Ezra 1:7-11 - The Biblical Illustrator

Bible Comments

Also Cyrus the king brought forth the vessels of the house of the Lord.

The restoration of the sacred vessels

I. The preservation of the sacred vessels (Ezra 1:7-8). These are the vessels which are mentioned in 2 Chronicles 36:7 and Daniel 1:2. In the providence of God most of these vessels were remarkably preserved, to be in due time restored to their original place and uses. Learn: Since God is so careful of the mere vessels consecrated to His service, may we not rest assured that He will much more preserve His consecrated people?

II. The numeration of the sacred vessels. This numbering indicates--

1. The reverent care of Cyrus for these sacred vessels.

2. The grave responsibility of Sheshbazzar for these sacred vessels.

Learn: That persons, places, and things which are devoted to religious uses should be reverently regarded by us.

III. The restoration of the sacred vessels (verse 11).

1. This was a fulfilment of prophecy (Jeremiah 27:22).

2. This is an illustration of the restoration of perverted things to their true uses.

The Lord Jesus Christ is the great restorer of the violated order and the broken harmony of the universe of God. (William Jones.)

The restitution of the stolen vessels

This appears to be more than an act of generosity or justice. A certain religious import belongs to it. It put an end to an ancient insult offered by Babylon to the God of Israel, and it might be taken as an act of homage offered to Jehovah by Cyrus. Yet it was only a restitution, a return of what was God’s before, and so a type of every gift man makes to God. (Walter F. Adeney, M. D.)

Mithredath

It is not without significance that the treasurer who handed over their temple prosperity to the Jews was named “Mithredath”--a word that means “given by Mithra,” or “devoted to Mithra.” This suggests that the Persian sun-god was honoured among the servants of Cyrus, and yet that one who by name at least was especially associated with this divinity was constrained to honour the God of Israel. Next to Judaism and Christianity, the worship of Mithra showed the greatest vitality of all religions in Western Asia, and later even in Europe. So vigorous was it as recently as the commencement of the Christian era, that M. Renan has remarked that if the Roman world had not become Christian it would have become Mithrastic. In the homage paid by Mithredath to the God of Israel may we not see an image of the recognition of the claims of the Supreme by our priests of the sun--Kepler, Newton, Faraday? (Walter F. Adeney, M. D.)

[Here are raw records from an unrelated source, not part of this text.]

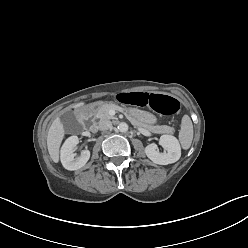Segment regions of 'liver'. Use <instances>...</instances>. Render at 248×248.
<instances>
[{
  "mask_svg": "<svg viewBox=\"0 0 248 248\" xmlns=\"http://www.w3.org/2000/svg\"><path fill=\"white\" fill-rule=\"evenodd\" d=\"M85 103L81 102L73 106V108L82 107ZM65 135V130L61 119L57 117L52 122L48 134H47V148L50 154L51 159L58 163L59 161V149L62 143V140Z\"/></svg>",
  "mask_w": 248,
  "mask_h": 248,
  "instance_id": "6515ba94",
  "label": "liver"
}]
</instances>
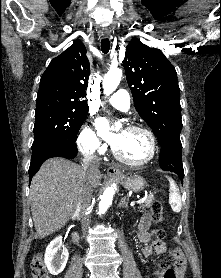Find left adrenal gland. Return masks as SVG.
<instances>
[{"label": "left adrenal gland", "mask_w": 221, "mask_h": 278, "mask_svg": "<svg viewBox=\"0 0 221 278\" xmlns=\"http://www.w3.org/2000/svg\"><path fill=\"white\" fill-rule=\"evenodd\" d=\"M126 197H123L118 205L119 208H123L126 205Z\"/></svg>", "instance_id": "a2214340"}]
</instances>
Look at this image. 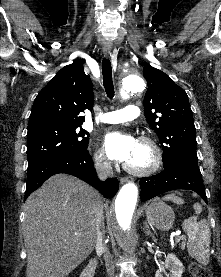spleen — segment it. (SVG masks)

A restoration of misappropriated property

There was a great restoration of misappropriated property. What a restoration there will one day be. What have men taken away from God’s Church? Nearly everything they could lay hands on. They have taken away gold, art, music, miracles, inspiration, rationalism, morality, science, and they have left God a very bare house. When the period of spiritual revival has come, and the holy issue is wrought out in all its meaning, all these things will be brought back again. Art will come with her brush and pencil, and say, “I will beautify the house of God’s revelation.” Music will bring back her harp and her instrument of ten strings, and her cymbals and organs, and say, “Make me a handmaid in God’s house, for all I have and am must belong to Him”; and Reason--exiled, expatriated Reason shall return, saying “They have kept me in vile servitude; admit me to my Father’s house.” And Science will come and pray; and Morality will say, “They have been trying to divorce me from theology, from right religious motive and impulse, and I have died like a flower that has been plucked; restore me to my vital relations, and I will once more bloom in the house of God.” (J. Parker, D. D).

Ezra 1:7-11

7 Also Cyrus the king brought forth the vessels of the house of the LORD, which Nebuchadnezzar had brought forth out of Jerusalem, and had put them in the house of his gods;

8 Even those did Cyrus king of Persia bring forth by the hand of Mithredath the treasurer, and numbered them unto Sheshbazzar, the prince of Judah.

9 And this is the number of them: thirty chargers of gold, a thousand chargers of silver, nine and twenty knives,

10 Thirty basons of gold, silver basons of a second sort four hundred and ten, and other vessels a thousand.

11 All the vessels of gold and of silver were five thousand and four hundred. All these did Sheshbazzar bring up with them of the captivityc that were brought up from Babylon unto Jerusalem.